Go through the data below line by line and count those containing the word "може". Reply with the count only.

TASK DATA:
····················

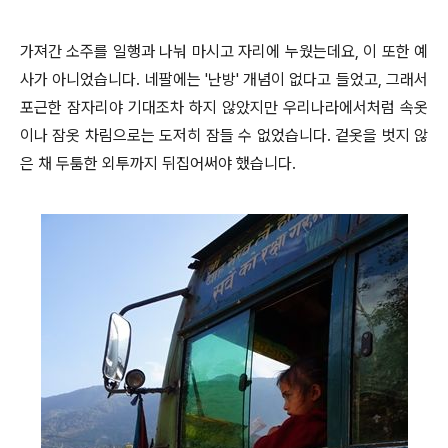
가져간 소주를 일행과 나눠 마시고 자리에 누웠는데요, 이 또한 예
사가 아니었습니다. 네팔에는 '난방' 개념이 없다고 들었고, 그래서
포근한 잠자리야 기대조차 하지 않았지만 우리나라에서처럼 속옷
이나 잠옷 차림으로는 도저히 잠들 수 없었습니다. 겉옷을 벗지 않
은 채 두툼한 외투까지 뒤집어써야 했습니다.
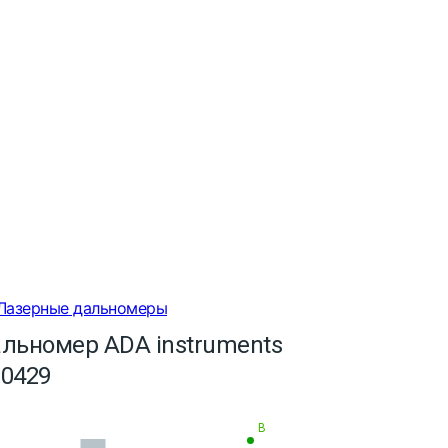
Лазерные дальномеры
льномер ADA instruments
0429
В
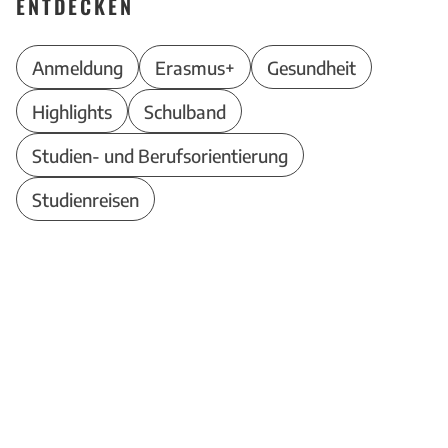
ENTDECKEN
Anmeldung
Erasmus+
Gesundheit
Highlights
Schulband
Studien- und Berufsorientierung
Studienreisen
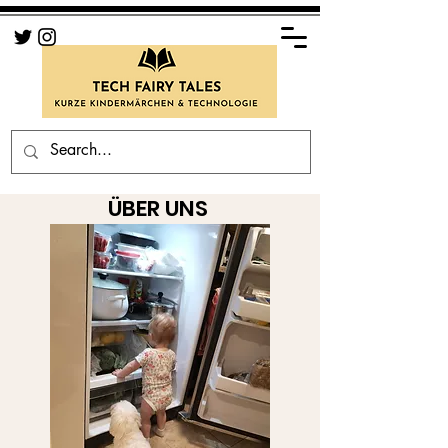
ÜBER UNS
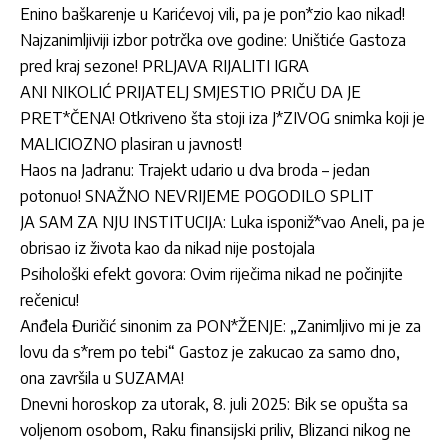
Enino baškarenje u Karićevoj vili, pa je pon*zio kao nikad!
Najzanimljiviji izbor potrčka ove godine: Uništiće Gastoza
pred kraj sezone! PRLJAVA RIJALITI IGRA
ANI NIKOLIĆ PRIJATELJ SMJESTIO PRIČU DA JE
PRET*ČENA! Otkriveno šta stoji iza J*ZIVOG snimka koji je
MALICIOZNO plasiran u javnost!
Haos na Jadranu: Trajekt udario u dva broda – jedan
potonuo! SNAŽNO NEVRIJEME POGODILO SPLIT
JA SAM ZA NJU INSTITUCIJA: Luka isponiž*vao Aneli, pa je
obrisao iz života kao da nikad nije postojala
Psihološki efekt govora: Ovim riječima nikad ne počinjite
rečenicu!
Anđela Đuričić sinonim za PON*ŽENJE: „Zanimljivo mi je za
lovu da s*rem po tebi“ Gastoz je zakucao za samo dno,
ona završila u SUZAMA!
Dnevni horoskop za utorak, 8. juli 2025: Bik se opušta sa
voljenom osobom, Raku finansijski priliv, Blizanci nikog ne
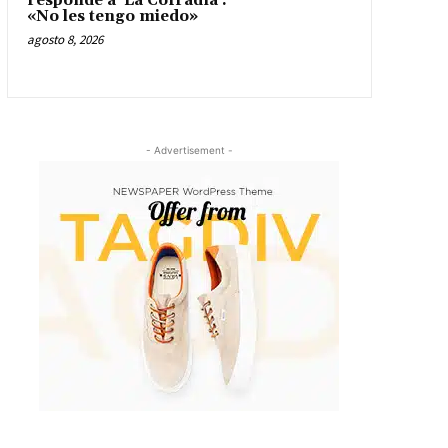
responde a ‘La Cofradía’:
«No les tengo miedo»
agosto 8, 2026
- Advertisement -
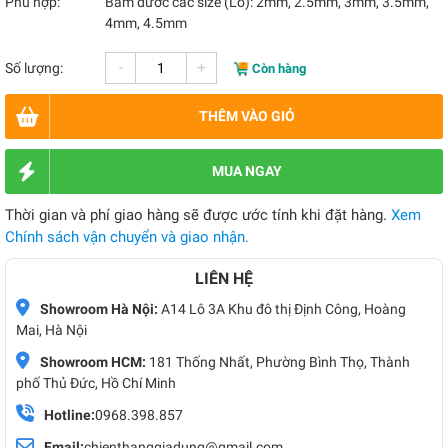
Phù hợp:
Bấm đươc các size (Lỗ): 2mm, 2.5mm, 3mm, 3.5mm,
4mm, 4.5mm
-
+
Số lượng:
Còn hàng
THÊM VÀO GIỎ
MUA NGAY
Thời gian và phí giao hàng sẽ được ước tính khi đặt hàng.
Xem
Chính sách vận chuyển và giao nhận.
LIÊN HỆ
Showroom Hà Nội:
A14 Lô 3A Khu đô thị Định Công, Hoàng
Mai, Hà Nội
Showroom HCM:
181 Thống Nhất, Phường Bình Thọ, Thành
phố Thủ Đức, Hồ Chí Minh
Hotline:
0968.398.857
Email:
chienthanggiadung@gmail.com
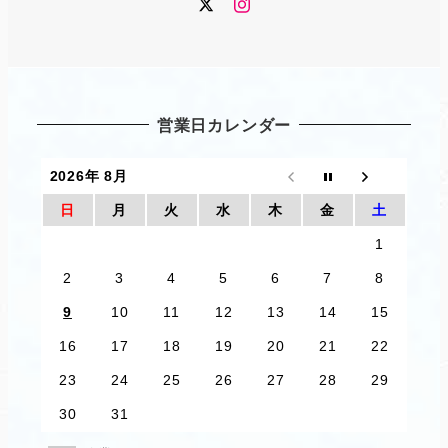
Twitter
Instagram
営業日カレンダー
2026年 8月
日
月
火
水
木
金
土
1
2
3
4
5
6
7
8
9
10
11
12
13
14
15
16
17
18
19
20
21
22
23
24
25
26
27
28
29
30
31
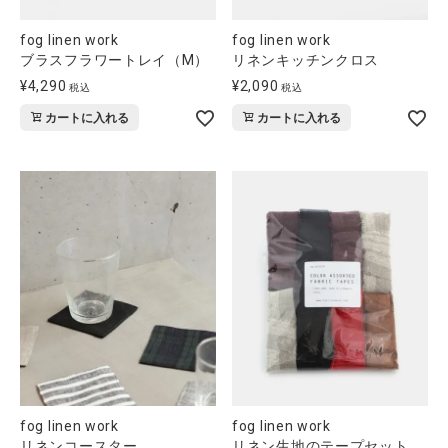
fog linen work
fog linen work
ブラスフラワートレイ（M）
リネンキッチンクロス
¥
4,290
¥
2,090
税込
税込
カートに入れる
カートに入れる
fog linen work
fog linen work
リネンコースター
リネン生地のテープセット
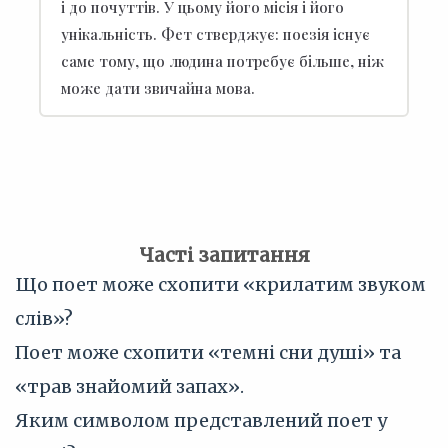
і до почуттів. У цьому його місія і його
унікальність. Фет стверджує: поезія існує
саме тому, що людина потребує більше, ніж
може дати звичайна мова.
Часті запитання
Що поет може схопити «крилатим звуком
слів»?
Поет може схопити «темні сни душі» та
«трав знайомий запах».
Яким символом представлений поет у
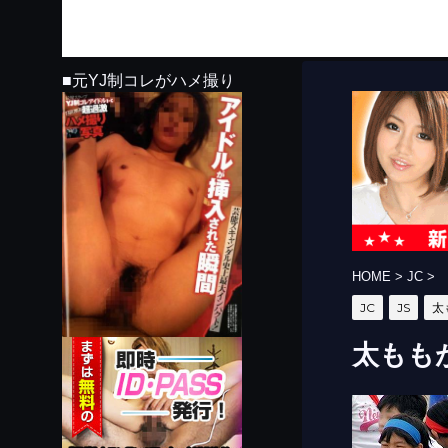
■元YJ制コレがハメ撮り
HOME
>
JC
>
JC
JS
太
太ももが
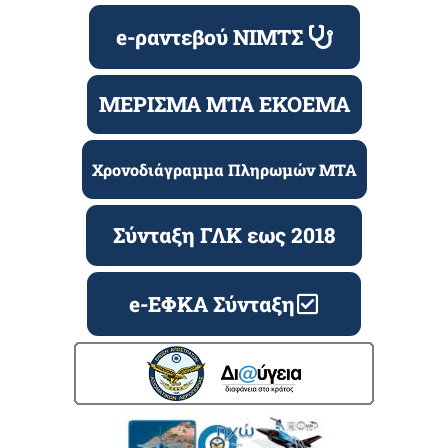
e-ραντεβού ΝΙΜΤΣ
ΜΕΡΙΣΜΑ ΜΤΑ ΕΚΟΕΜΑ
Χρονοδιάγραμμα Πληρωμών ΜΤΑ
Σύνταξη ΓΛΚ εως 2018
e-ΕΦΚΑ Σύνταξη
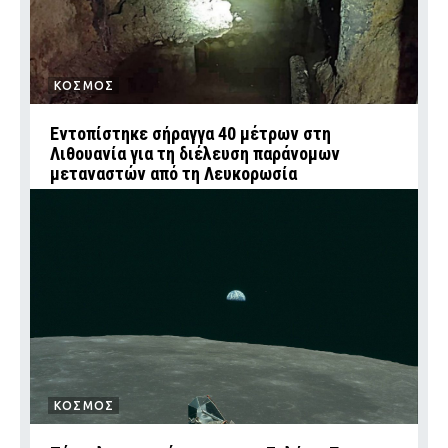
ΚΟΣΜΟΣ
Εντοπίστηκε σήραγγα 40 μέτρων στη
Λιθουανία για τη διέλευση παράνομων
μεταναστών από τη Λευκορωσία
ΚΟΣΜΟΣ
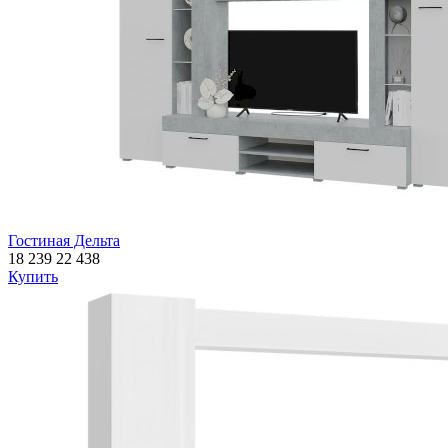
Гостиная Дельта
18 239
22 438
Купить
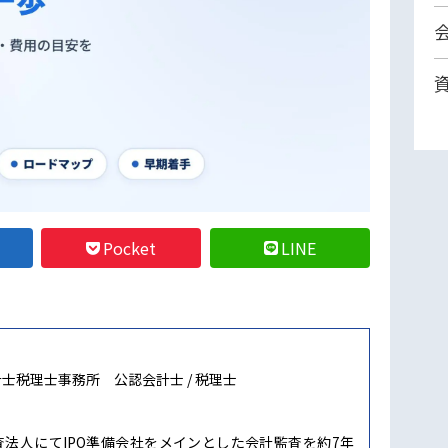
Pocket
LINE
計士税理士事務所
公認会計士 / 税理士
法人にてIPO準備会社をメインとした会計監査を約7年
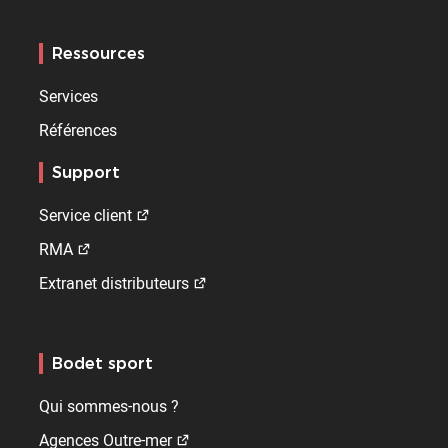
Ressources
Services
Références
Support
Service client
RMA
Extranet distributeurs
Bodet sport
Qui sommes-nous ?
Agences Outre-mer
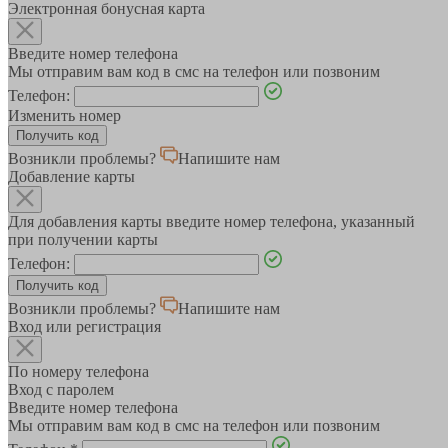
Электронная бонусная карта
Введите номер телефона
Мы отправим вам код в смс на телефон или позвоним
Телефон:
Изменить номер
Возникли проблемы?
Напишите нам
Добавление карты
Для добавления карты введите номер телефона, указанный
при получении карты
Телефон:
Возникли проблемы?
Напишите нам
Вход или регистрация
По номеру телефона
Вход с паролем
Введите номер телефона
Мы отправим вам код в смс на телефон или позвоним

····················

ANSWER SPACE:
3